Kutipan Dokumen =
______________________________

Kata nabi ‘alaihi shallatu wasallam:
“Pertahankanlah istrimu empat saja, dan
ceraikan istri-istrimu yang lainnya”. (Riwayat Ahmad, Syafi’i, Tarmizi,
Ibnu Majah, Ibnu Abi Syaibah, Daraquthni dan Baihaqi)
Rasul tidak mengatakan, lepaskan dulu semua, nanti akad baru. Tidak
demikian, maka ini menunjukkan bahwa apa yang diyakini sebelumnya, maka
dibangun di atas keyakinan sebelumnya.
Adapun status anak tersebut, maka anak tersebut dinisbatkan kepada
ibunya. Anak tersebut dinisbatkan kepada ibunya. Dia tidak punya ayah,
meskipun laki-laki tersebut dia yang melakukannya. Tetap tidak boleh
dinisbatkan kepadanya itu ayah. Dinisbatkan kepada ibunya. Karena itu
bukan orang tuanya secara syar’i. Bukan orang tuanya secara syar’i.

______________________________

Data Sumber =
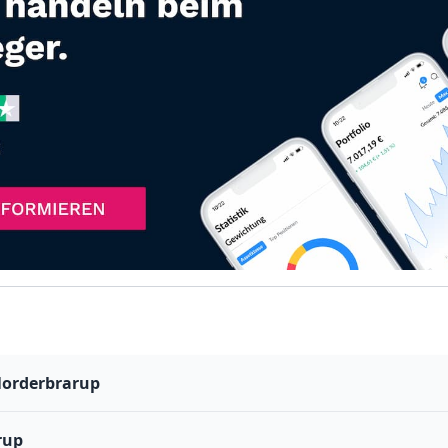
Norderbrarup
rup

______________________________

Yang Akan Dikerjakan =
1 - Sebutkan semua nama yang tercantum dalam keterangan riwayat di dalam kutipan dokumen.
2 - Sunting satu bagian kutipan dokumen dengan mengganti "akad baru" menjadi "akad yang baru". Mulailah dari kata-kata yang memuat "Rasul tidak mengatakan, lepaskan", lalu berhenti setelah "atas keyakinan sebelumnya.".

Jawaban Tiap Tugas =
1 - Ahmad, Syafi'i, Tarmizi, Ibnu Majah, Ibnu Abi Syaibah, Daraquthni, dan Baihaqi.

2 -
Rasul tidak mengatakan, lepaskan dulu semua, nanti akad yang baru. Tidak
demikian, maka ini menunjukkan bahwa apa yang diyakini sebelumnya, maka
dibangun di atas keyakinan sebelumnya.